The Japan News No. 1 maegashira Hokutofuji got the Autumn Grand Sumo Tournament off to a rousing start with an impressive win over legendary yokozuna Hakuho on the opening day Sunday at Tokyo’s Ryogoku Kokugikan.
Hokutofuji secured a belt hold while keeping Hakuho off his belt, then charged ahead while keeping a solid base to shuffle the Mongolian great out of the ring.
The 34-year-old Hakuho, with a record 42 titles to his name, has recently taken Japanese nationality as he closes in on retirement.
Fellow yokozuna Kakuryu, aiming for a second title in a row after winning the previous Nagoya tournament in July, looked solid in slapping down komusubi Endo.

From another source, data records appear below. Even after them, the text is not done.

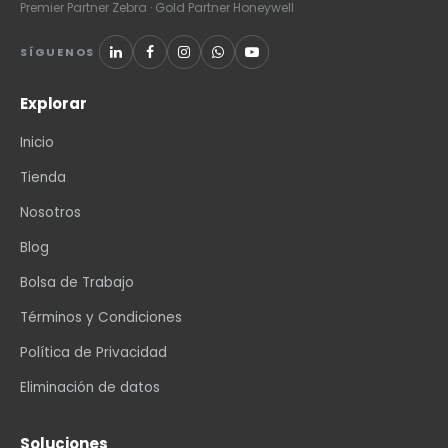
Premier Partner Zebra · Gold Partner Honeywell
SÍGUENOS
Explorar
Inicio
Tienda
Nosotros
Blog
Bolsa de Trabajo
Términos y Condiciones
Política de Privacidad
Eliminación de datos
Soluciones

The two ozeki in action (the third, Takayasu, is sitting out the tournament), both of whom need winning records to keep their ranks, had mixed results.
Goeido continued his dominance of No. 1 maegashira Aoiyama, pushing him out for his 23rd win in 26 career meetings, while Tochinoshin looks to still be affected by a left knee injury as he easily collapsed under pressure from No. 2 maegashira Ichinojo.
Sekiwake Takakeisho got off to a good start in his bid to regain the ozeki rank when he came out on top of a rugged battle with No. 3 maegashira Daieisho.
The two brawlers mixed fierce shoving attacks that at various points left both off balance. But in the end, Takakeisho shrugged off an attack and sent Onosho sprawling to the dirt for the first of the minimum 10 wins he needs to return to ozeki.
Takakeisho was the toast of the sumo world when he won his first makuuchi division championship as a komusubi in November last year, and was promoted to ozeki for the May tournament this year. But injuries took their toll and he was demoted to sekiwake after sitting out the entire Nagoya tournament.
The other sekiwake Mitakeumi, who has remained in the sanyaku — the three ranks below yokozuna — for 16 consecutive tournaments, was pushed out by No. 2 maegashira Asanoyama, winner of the Summer tournament in May.
Earlier, mighty mite Enho thrilled the fans when the 98-kilogram No. 11 maegashira, pushed to the edge by 159-kilogram No. 11 maegashira Onosho, sent him sailing to the dirt with a well-timed arm throw.